Internet competition is nearly dead in Canada and prices for consumers are sky-high, a big part of the ongoing cost-of-living crisis. Dramatic, concrete action is needed to revive competition and ease some of the pressure families are feeling with their telecom bills.
That’s TekSavvy’s message to the Canadian Radio-television and Telecommunications Commission as the regulator reviews wholesale internet services – an important function of the market that determines what consumers pay for home broadband. Last month marked a major milestone in this review, with involved parties filing their respective arguments.
In our submission, we point out that nearly every major independent internet service provider has been acquired by Bell, Telus, Videotron and other large companies over the past few years because of the CRTC’s disastrous wholesale decision in 2021. That ruling, which maintained the inflated wholesale rates that smaller competitors pay to the big companies to use parts of their networks, has made – and continues to make – competition impossible. We’re urging the CRTC to fix this mess of its own creation.
In our filing (which you can read here), we stress six concrete steps for how the CRTC must do that. The end goal, as it always must be, is to give consumers more choices, lower prices and better services.
To achieve this, the CRTC must:
- Stop rampant predatory pricing, where Bell, Rogers and others are selling internet services below the wholesale rates they charge competitors such as TekSavvy, often through flanker brands like Virgin and Fido. If a big company offers a service below its wholesale cost, it should trigger a retail-minus situation – where the new wholesale rate for smaller providers is automatically 25 per cent less than the bigger company’s retail price.
- Examine functional or structural separation, where large providers are split into two distinct companies. Under such an arrangement, one company owns and operates a network and sells wholesale access to it to all comers on an equitable basis. The other purchases that access on the same terms and rates as every other competitor, and then offers it to customers as retail internet service. Canada's big telcos currently do not want wholesale-based ISPs to exist so they are intent on killing them off – splitting them in two would change that.

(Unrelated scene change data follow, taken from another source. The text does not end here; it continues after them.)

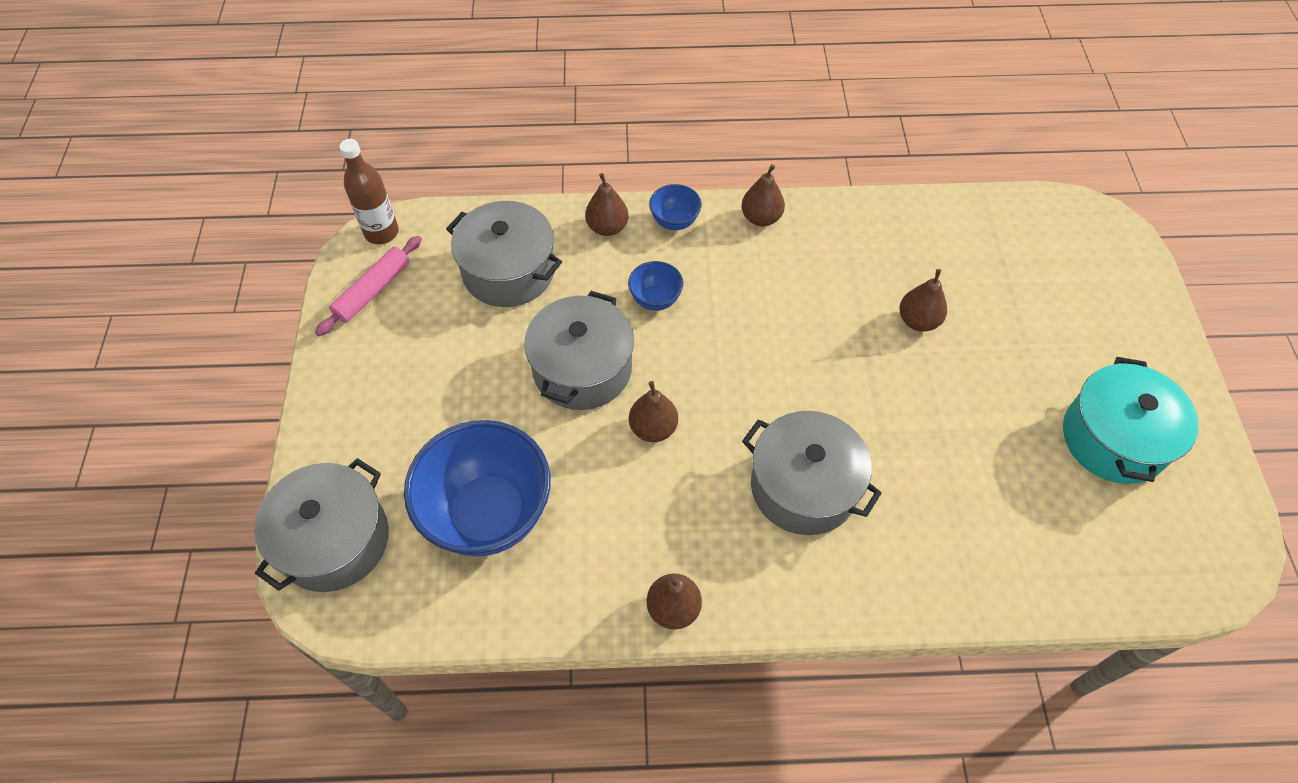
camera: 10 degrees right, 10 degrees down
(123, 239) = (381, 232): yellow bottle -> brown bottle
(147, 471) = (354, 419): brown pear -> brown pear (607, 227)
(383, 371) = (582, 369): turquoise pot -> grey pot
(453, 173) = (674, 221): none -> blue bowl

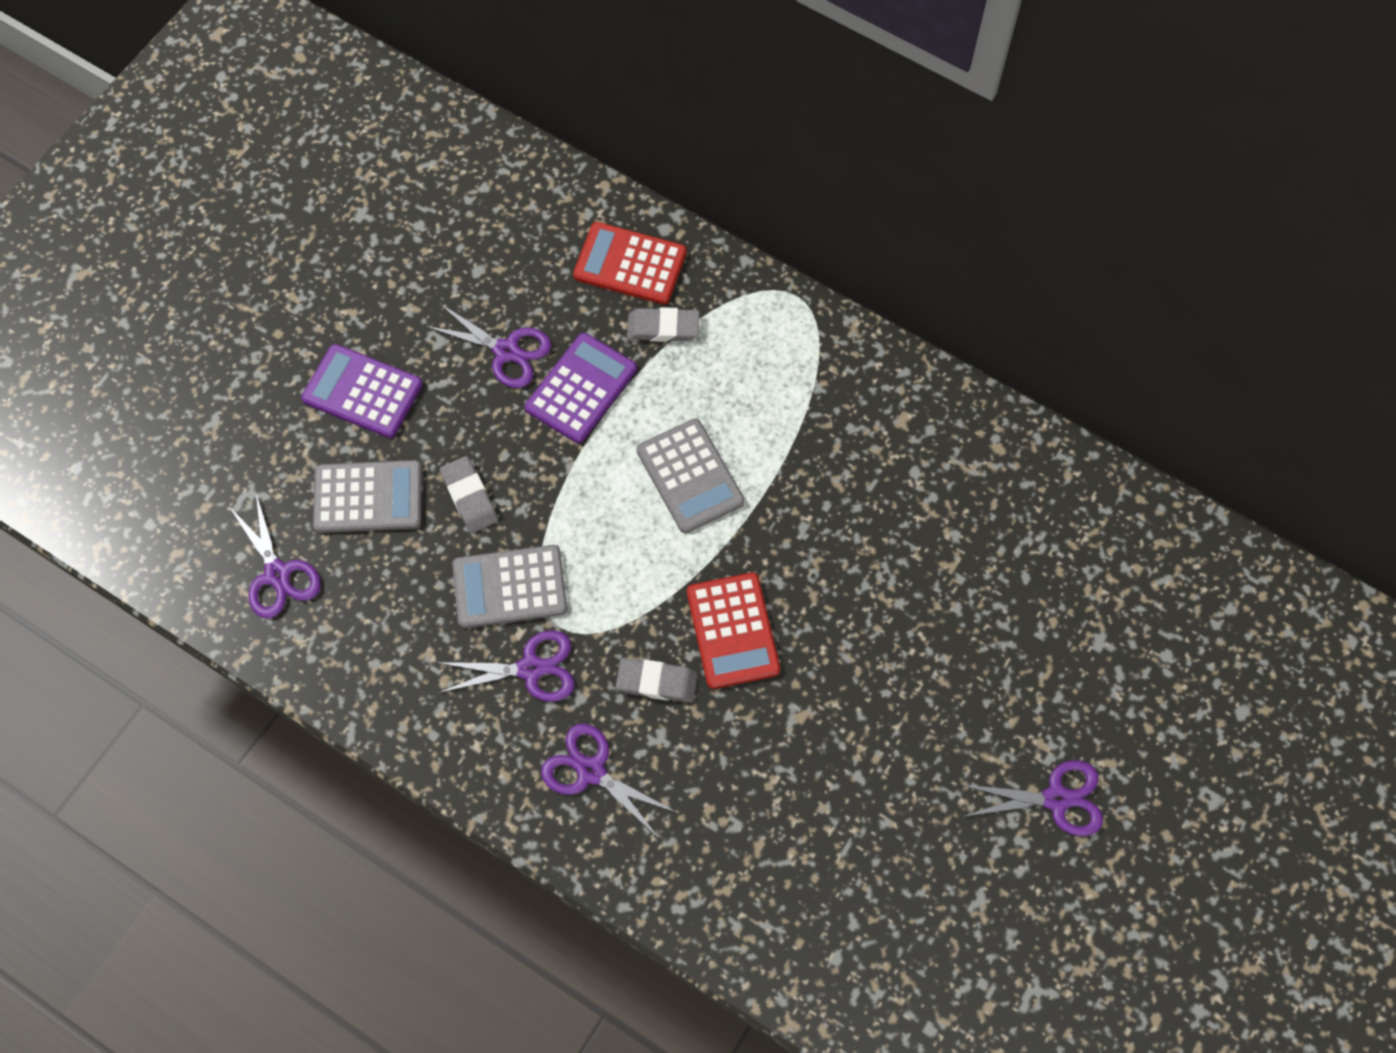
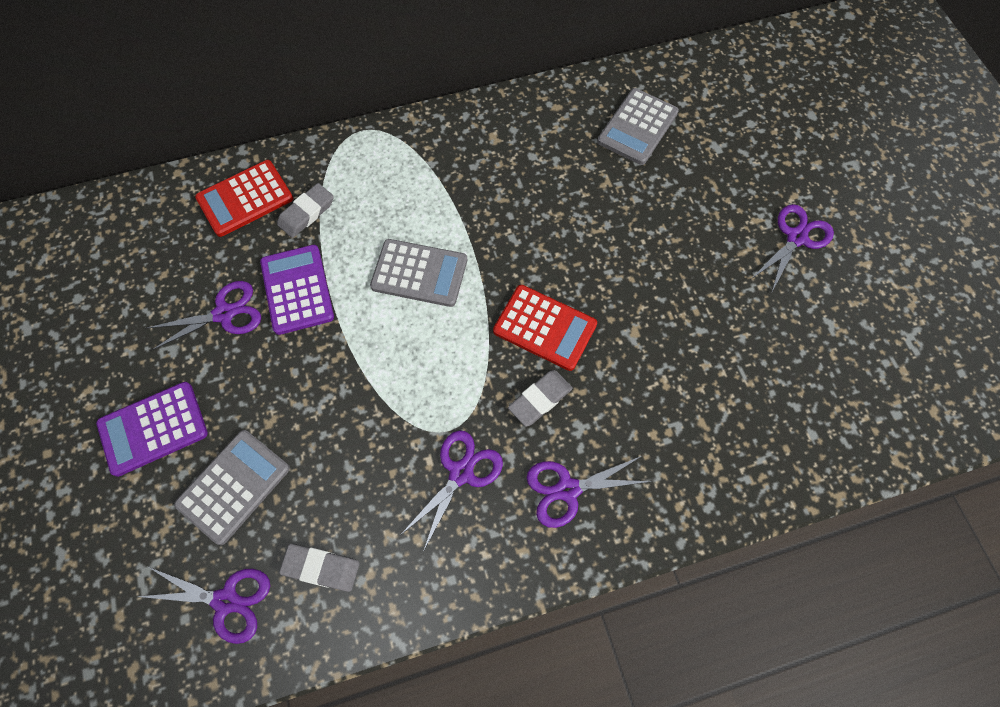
camera: 50 degrees left, 0 degrees up
(469, 497) = (301, 417): grey eraser -> grey eraser (321, 568)
(510, 587) = (390, 441): grey calculator -> grey calculator (637, 127)

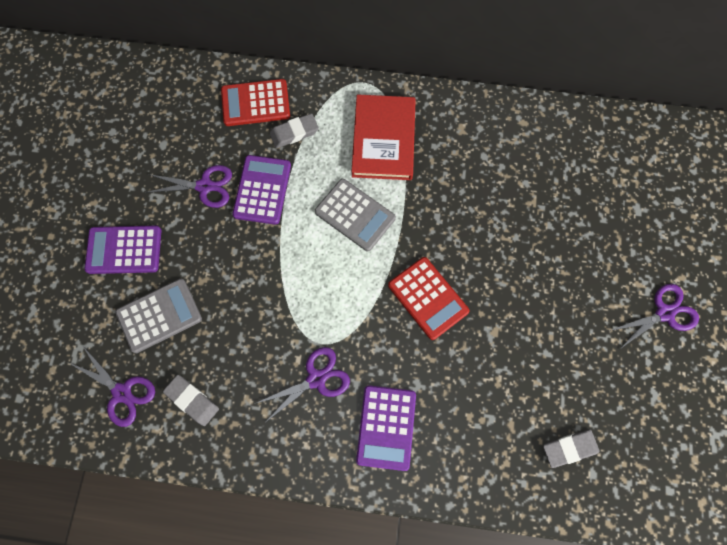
camera: 25 degrees right, 5 degrees up
(413, 181) = (383, 139): none -> red book
(540, 399) = (398, 351): grey eraser -> grey eraser (569, 448)
(568, 489) = (386, 427): purple scissors -> purple calculator
(637, 127) = (580, 166): grey calculator -> none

- Require all companies to file full details of private network access deals – known as off-tariff agreements (OTAs) – so that they can be scrutinized for anti-competitive effects by the CRTC and the public.
- Mandate access for all competitors including TekSavvy to all broadband networks owned by major companies such as Bell and Rogers, including the fibre that provides the super-fast speeds consumers are increasingly wanting. This access must be at just and reasonable wholesale rates, unlike those that currently exist and that have driven most competitors out of the market.
- Apply that mandated access to what’s known as the “aggregated” wholesale system, where smaller internet providers connect to large networks at a few locations. The CRTC must also mandate “disaggregated” wholesale access to allow smaller companies to connect at many points, which will enable them to gradually build their own networks and become less dependent on major providers over time.
- Track wholesale-based ISP market shares on a more regular basis and take proactive measures to improve the rules enabling them, when and if necessary.
Competition in the Canadian internet market will soon cease to exist entirely if policy makers don’t correct past mistakes, which will leave consumers open to the whims of the nation’s telecom oligopoly.
The CRTC is to be commended for addressing this matter urgently and deserves kudos for rejecting obvious attempts by Bell and others to delay and derail the review.
But for the sake of preserving competition – and the millions of households across the country that are struggling to make ends meet – the regulator must now avoid half measures and instead take strong, decisive actions.